### Problem to work on
Would you repeat the listing exactly, without any of its images?

### Data block
"""
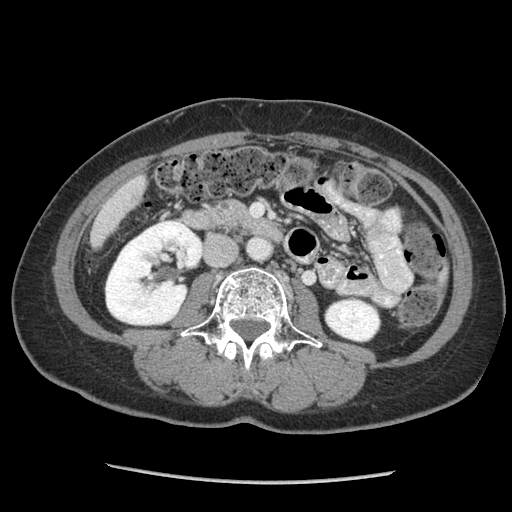
Contrast-enhanced abdominal CT (liver protocol), one axial slice; slice 17 of 105 in the series (ordered by position); reconstruction kernel STANDARD; 140 kVp; soft-tissue window (W 400 / L 40 HU); 2.5 mm slice thickness; 512 × 512 image matrix. Case-level facts recorded for this patient, not image findings: diagnosis: hepatocellular carcinoma (patient treated with transarterial chemoembolisation; whether this scan precedes or follows treatment is not stated here); TNM stage (as recorded): Stage-I; Child-Pugh class: A.
Annotated regions visible in this slice (semi-automatic segmentation, software-assisted and operator-edited):
- liver parenchyma outside the tumour (the mass and vessels are separate outlines, so this box may not span the whole liver): bounding box (x1, y1, x2, y2) in pixels: (90, 174, 146, 247)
"""
### Written answer
Contrast-enhanced abdominal CT (liver protocol), one axial slice; slice 17 of 105 in the series (ordered by position); reconstruction kernel STANDARD; 140 kVp; soft-tissue window (W 400 / L 40 HU); 2.5 mm slice thickness; 512 × 512 image matrix. Case-level facts recorded for this patient, not image findings: diagnosis: hepatocellular carcinoma (patient treated with transarterial chemoembolisation; whether this scan precedes or follows treatment is not stated here); TNM stage (as recorded): Stage-I; Child-Pugh class: A.
Annotated regions visible in this slice (semi-automatic segmentation, software-assisted and operator-edited):
- liver parenchyma outside the tumour (the mass and vessels are separate outlines, so this box may not span the whole liver): bounding box (x1, y1, x2, y2) in pixels: (90, 174, 146, 247)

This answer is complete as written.